The first unfavorable big hand.

“I had a huge hand; I had an ace and a king. I made a big raise,” Eisenberg said. “This kid from Austria had about the same amount of chips I had called my raise. When they turned the flop, I flopped a straight. they call it “Broadway,” 10 through ace. I made a big bet, and the kid called me again. A seven came up and it didn’t mean anything, at least I thought, to either one of us.

“I looked at the board and there were two clubs. I was thinking to myself, ‘This kid is waiting for another club to come so he can get his flush.’ Being the amateur I am, I shoved all my chips on the table in the middle to make him really think about the risk of him getting knocked out of the tournament for fishing after a club. 

“That wasn’t the case. He had pocket 10s and there was a 10 on the board to give him three 10s. He called my big bet. The next card was another seven. We turned our cards over and he had a full boat with 10s over sevens to knock out my straight. That loss took me from 2.1 million chips down to 300,000 chips.”

If Eisenberg would have won the hand, he would have been the tournament leader because he would have had over five million chips when the current leader had 3.9 million.

The fire fighter got his stack back around the one million mark, but the pricey blinds caused him to hemorrhage roughly 100,000 in chips every time the blind made his way.

On his very last hand, he went all in with an ace and a jack. Another player called him with an ace and a king. Eisenberg received a jack on the flop, but a queen on the river gave his opponent a straight to eliminate Eisenberg.

“The support I got online and the ones filming the clips featuring me were fantastic. At one point, I got picked for a feature table,” Eisenberg said. “The only reason it happened was because we had two well-known pros at the table. The table was live streamed, and people back home got to watch. That’s really exciting.

“I heard my hometown bar, The Depot in Amboy, had it on the big screen and everyone was going crazy. My phone and my Facebook blew up for five days. it’s been wonderful. The support I got from everyone back home was really overwhelming. It was awesome.”

There were quite a few take aways and high points of his World Series of Poker trip.

Obviously, he won $60,000, met some poker professionals he watched on TV over the years, and was celebrated in two towns he calls home, Amboy and Mendota.

He also took away why playing the game he loves in those towns was important to the success he had in Vegas.

“The one thing I learned about the whole process is poker really is nothing more than luck. a lot of these pros, so called pros, are no different than the guys I play with in the poker league downstairs in the Moose Lodge in Mendota,” Eisenberg said. “They’ve won it once or twice and have enough money to keep coming back and trying it. They got some name recognition along the way by being toward the top of the leaderboard a few times. But the game itself is all luck.

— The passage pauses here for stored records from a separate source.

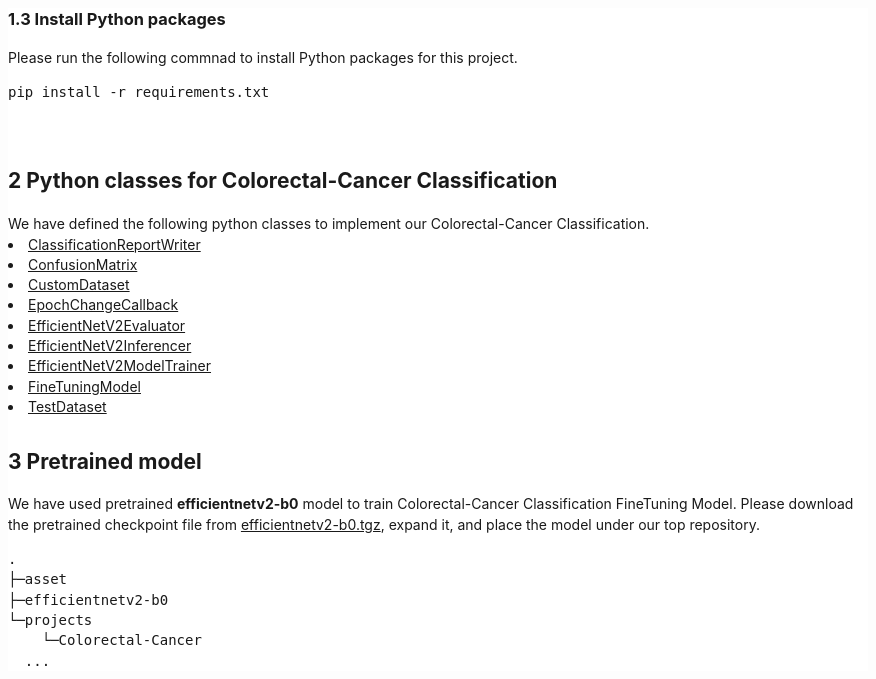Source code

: <h3>
<a id="#1.3">1.3 Install Python packages</a>
</h3>
Please run the following commnad to install Python packages for this project.<br>
<pre>
pip install -r requirements.txt
</pre>
<br>

<h2>
<a id="2">2 Python classes for Colorectal-Cancer Classification</a>
</h2>
We have defined the following python classes to implement our Colorectal-Cancer Classification.<br>
<li>
<a href="./ClassificationReportWriter.py">ClassificationReportWriter</a>
</li>
<li>
<a href="./ConfusionMatrix.py">ConfusionMatrix</a>
</li>
<li>
<a href="./CustomDataset.py">CustomDataset</a>
</li>
<li>
<a href="./EpochChangeCallback.py">EpochChangeCallback</a>
</li>
<li>
<a href="./EfficientNetV2Evaluator.py">EfficientNetV2Evaluator</a>
</li>
<li>
<a href="./EfficientNetV2Inferencer.py">EfficientNetV2Inferencer</a>
</li>
<li>
<a href="./EfficientNetV2ModelTrainer.py">EfficientNetV2ModelTrainer</a>
</li>
<li>
<a href="./FineTuningModel.py">FineTuningModel</a>
</li>

<li>
<a href="./TestDataset.py">TestDataset</a>
</li>

<h2>
<a id="3">3 Pretrained model</a>
</h2>
 We have used pretrained <b>efficientnetv2-b0</b> model to train Colorectal-Cancer Classification FineTuning Model.
Please download the pretrained checkpoint file from <a href="https://storage.googleapis.com/cloud-tpu-checkpoints/efficientnet/v2/efficientnetv2-b0.tgz">efficientnetv2-b0.tgz</a>, expand it, and place the model under our top repository.

<pre>
.
├─asset
├─efficientnetv2-b0
└─projects
    └─Colorectal-Cancer
  ...
</pre>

“My dad, Larry Eisenberg, taught me how to play poker at an early age. I was probably six or seven years old. I remember my childhood best friends and I going to Jack’s Gun Shop in Amboy and the old guys would let us play penny poker with them. The love for poker started there. I’ve always loved it.

“In rural America, there isn’t a lot to do. Growing up as kids, someone would have a party and all of a sudden all of the quarters are coming out and everybody is playing poker.”